Work request: Word for word, repeat all of the entries below.

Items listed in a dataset
□ □ □

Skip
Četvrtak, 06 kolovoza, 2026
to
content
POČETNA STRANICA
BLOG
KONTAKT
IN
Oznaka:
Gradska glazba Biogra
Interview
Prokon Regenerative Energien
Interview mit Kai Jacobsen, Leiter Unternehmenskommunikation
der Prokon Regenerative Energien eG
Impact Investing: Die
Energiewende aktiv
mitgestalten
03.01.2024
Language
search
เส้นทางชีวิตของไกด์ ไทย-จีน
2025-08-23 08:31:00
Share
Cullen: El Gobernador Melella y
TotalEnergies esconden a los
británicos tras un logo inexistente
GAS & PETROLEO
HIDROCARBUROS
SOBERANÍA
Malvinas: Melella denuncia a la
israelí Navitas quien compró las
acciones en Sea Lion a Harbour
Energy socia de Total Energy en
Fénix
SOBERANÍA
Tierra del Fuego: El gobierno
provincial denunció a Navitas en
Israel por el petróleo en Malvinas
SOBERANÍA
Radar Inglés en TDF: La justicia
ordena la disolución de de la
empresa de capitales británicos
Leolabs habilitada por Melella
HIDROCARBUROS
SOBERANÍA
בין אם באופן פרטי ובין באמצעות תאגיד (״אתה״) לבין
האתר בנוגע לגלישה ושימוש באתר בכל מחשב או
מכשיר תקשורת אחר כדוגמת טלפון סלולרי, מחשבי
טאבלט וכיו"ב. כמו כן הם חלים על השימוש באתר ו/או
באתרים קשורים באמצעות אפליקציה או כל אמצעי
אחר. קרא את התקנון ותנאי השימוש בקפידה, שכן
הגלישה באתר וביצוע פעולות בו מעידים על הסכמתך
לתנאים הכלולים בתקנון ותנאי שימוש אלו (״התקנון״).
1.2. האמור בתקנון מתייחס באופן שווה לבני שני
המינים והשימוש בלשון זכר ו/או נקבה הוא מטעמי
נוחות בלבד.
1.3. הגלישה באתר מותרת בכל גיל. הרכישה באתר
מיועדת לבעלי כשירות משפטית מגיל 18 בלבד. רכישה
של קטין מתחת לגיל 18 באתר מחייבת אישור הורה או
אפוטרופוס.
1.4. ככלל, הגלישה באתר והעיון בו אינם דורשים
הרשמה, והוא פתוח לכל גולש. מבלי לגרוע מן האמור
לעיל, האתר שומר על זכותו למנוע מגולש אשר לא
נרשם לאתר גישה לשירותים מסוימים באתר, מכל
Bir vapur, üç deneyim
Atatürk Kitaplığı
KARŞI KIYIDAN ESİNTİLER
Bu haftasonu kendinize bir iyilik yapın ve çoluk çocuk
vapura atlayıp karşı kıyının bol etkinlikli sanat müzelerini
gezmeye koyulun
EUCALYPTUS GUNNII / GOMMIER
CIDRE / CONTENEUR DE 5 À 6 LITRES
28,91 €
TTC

□ □ □

Task result:
Skip
Četvrtak, 06 kolovoza, 2026
to
content
POČETNA STRANICA
BLOG
KONTAKT
IN
Oznaka:
Gradska glazba Biogra
Interview
Prokon Regenerative Energien
Interview mit Kai Jacobsen, Leiter Unternehmenskommunikation
der Prokon Regenerative Energien eG
Impact Investing: Die
Energiewende aktiv
mitgestalten
03.01.2024
Language
search
เส้นทางชีวิตของไกด์ ไทย-จีน
2025-08-23 08:31:00
Share
Cullen: El Gobernador Melella y
TotalEnergies esconden a los
británicos tras un logo inexistente
GAS & PETROLEO
HIDROCARBUROS
SOBERANÍA
Malvinas: Melella denuncia a la
israelí Navitas quien compró las
acciones en Sea Lion a Harbour
Energy socia de Total Energy en
Fénix
SOBERANÍA
Tierra del Fuego: El gobierno
provincial denunció a Navitas en
Israel por el petróleo en Malvinas
SOBERANÍA
Radar Inglés en TDF: La justicia
ordena la disolución de de la
empresa de capitales británicos
Leolabs habilitada por Melella
HIDROCARBUROS
SOBERANÍA
בין אם באופן פרטי ובין באמצעות תאגיד (״אתה״) לבין
האתר בנוגע לגלישה ושימוש באתר בכל מחשב או
מכשיר תקשורת אחר כדוגמת טלפון סלולרי, מחשבי
טאבלט וכיו"ב. כמו כן הם חלים על השימוש באתר ו/או
באתרים קשורים באמצעות אפליקציה או כל אמצעי
אחר. קרא את התקנון ותנאי השימוש בקפידה, שכן
הגלישה באתר וביצוע פעולות בו מעידים על הסכמתך
לתנאים הכלולים בתקנון ותנאי שימוש אלו (״התקנון״).
1.2. האמור בתקנון מתייחס באופן שווה לבני שני
המינים והשימוש בלשון זכר ו/או נקבה הוא מטעמי
נוחות בלבד.
1.3. הגלישה באתר מותרת בכל גיל. הרכישה באתר
מיועדת לבעלי כשירות משפטית מגיל 18 בלבד. רכישה
של קטין מתחת לגיל 18 באתר מחייבת אישור הורה או
אפוטרופוס.
1.4. ככלל, הגלישה באתר והעיון בו אינם דורשים
הרשמה, והוא פתוח לכל גולש. מבלי לגרוע מן האמור
לעיל, האתר שומר על זכותו למנוע מגולש אשר לא
נרשם לאתר גישה לשירותים מסוימים באתר, מכל
Bir vapur, üç deneyim
Atatürk Kitaplığı
KARŞI KIYIDAN ESİNTİLER
Bu haftasonu kendinize bir iyilik yapın ve çoluk çocuk
vapura atlayıp karşı kıyının bol etkinlikli sanat müzelerini
gezmeye koyulun
EUCALYPTUS GUNNII / GOMMIER
CIDRE / CONTENEUR DE 5 À 6 LITRES
28,91 €
TTC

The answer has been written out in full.